- About this exercise: Condense the paragraph that opens "A swap file doesn't use power" in the forum thread on Folding@Home memory use into a short bulleted list that keeps its main points.

- Excerpt provided:

##########

Folding@Home RAM usage grows until exceeded, then PC crashes

Moderators: Site Moderators, FAHC Science Team

bollix47
Posts: 2942
Joined: Sun Dec 02, 2007 5:04 am
Location: Canada

Re: Folding@Home RAM usage grows until exceeded, then PC cra

Post by bollix47 »

I too would like to extend my thanks for updating us on the outcome.
I was concerned that a 2-core celeron might not be strong enough to drive 8 GPUs but don't have a lot of experience with AMD GPUs or celeron CPUs. Expanding your memory should help but don't be too surprised if the probem doesn't completely resolve itself. If you had been using nvidia I would have said "No way" will that CPU drive all those GPUs. If you still have problems I would set one GPU to finish, check for ability to use the computer and repeat until you get to a number of GPUs that works well.

fyi .. One RTX 2060 running on linux will deliver ~1M PPD and that's on your existing system without the 460s or the memory upgrade ... two might work if it was dedicated to folding ... just something to think about.
bruce
Posts: 20910
Joined: Thu Nov 29, 2007 10:13 pm
Location: So. Cal.

Re: Folding@Home RAM usage grows until exceeded, then PC cra

Post by bruce »

MeeLee wrote:...As far as swap is concerned, on 18.10 I run without a swap, but on 18.04 my swap is 2-3GB in size.

If you have 4GB of RAM in Linux (or more), aside from a power loss, or running tens of programs at once, there is no reason for a swap file.
A swap file doesn't use power. As long as you have disk space, it costs nothing to have one ... and if FAH is as memory hungry as it appears to be, which would you rather have, crash your PC or write some info to the swap file? The swap file won't be used unless you need it.
MeeLee
Posts: 1375
Joined: Tue Feb 19, 2019 10:16 pm

Re: Folding@Home RAM usage grows until exceeded, then PC cra

Post by MeeLee »

If you really want to run all those GPUs, and if you're currently running a Celeron G processor,
I think you'll benefit greatly from at least going quadcore. 8 GPUs might need more like a 2Ghz quadcore cpu.
They're going for a good price on the second hand market.

Can't help but think that the Celeron is mightily overpowered, and that this might be the reason of the high RAM usage (together with the AMD drivers using more RAM).

##########

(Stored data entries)

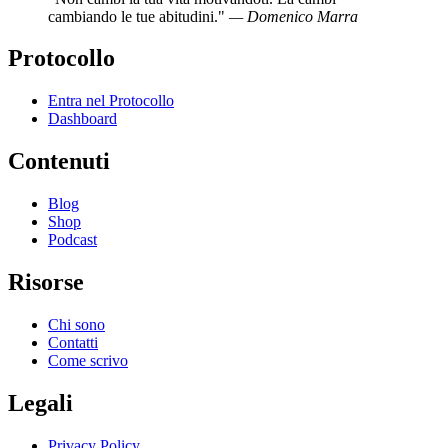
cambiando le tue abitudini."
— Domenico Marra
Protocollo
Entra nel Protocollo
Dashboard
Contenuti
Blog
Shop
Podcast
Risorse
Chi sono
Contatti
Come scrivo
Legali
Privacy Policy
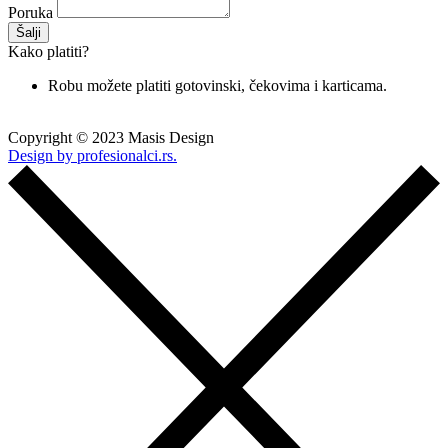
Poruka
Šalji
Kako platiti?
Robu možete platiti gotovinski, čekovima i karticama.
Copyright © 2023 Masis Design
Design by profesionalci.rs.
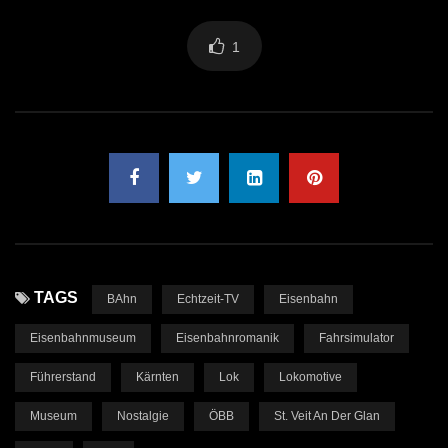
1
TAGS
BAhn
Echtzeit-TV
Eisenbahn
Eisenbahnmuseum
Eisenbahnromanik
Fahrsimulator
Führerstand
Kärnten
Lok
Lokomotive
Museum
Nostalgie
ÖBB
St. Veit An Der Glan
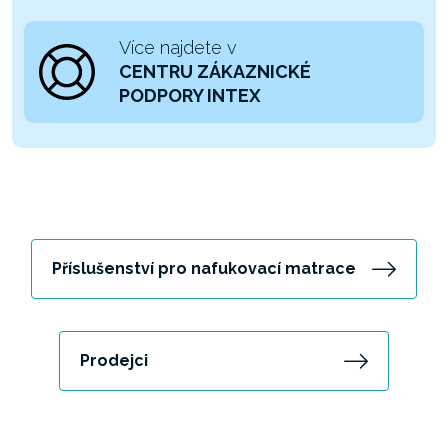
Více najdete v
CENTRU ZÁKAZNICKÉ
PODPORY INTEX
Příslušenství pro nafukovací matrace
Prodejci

##########

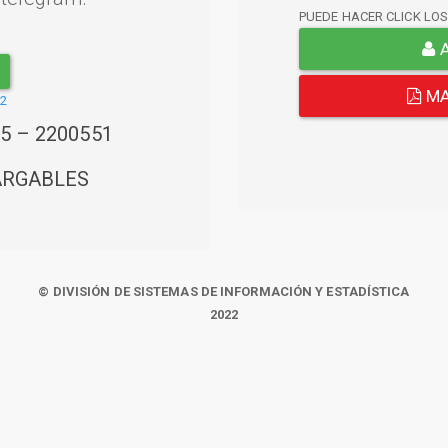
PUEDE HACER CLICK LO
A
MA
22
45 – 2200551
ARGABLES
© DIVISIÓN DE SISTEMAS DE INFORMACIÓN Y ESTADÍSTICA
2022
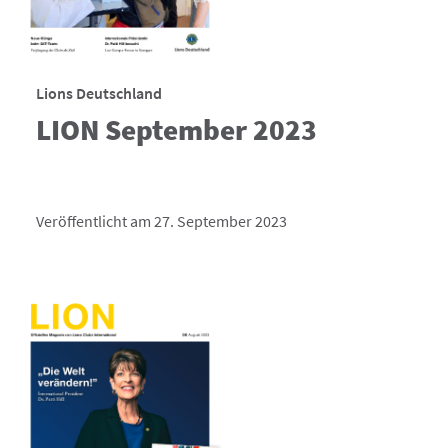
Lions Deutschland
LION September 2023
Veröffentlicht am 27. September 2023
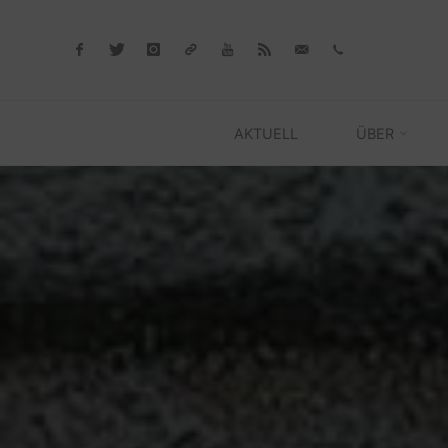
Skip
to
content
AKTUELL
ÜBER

##########

- Solution to this problem:
- A swap file uses no power.
- If disk space is available, having one costs nothing.
- If FAH is as memory hungry as it appears, writing some data to swap beats having the PC crash.
- The swap file is used only when it is needed.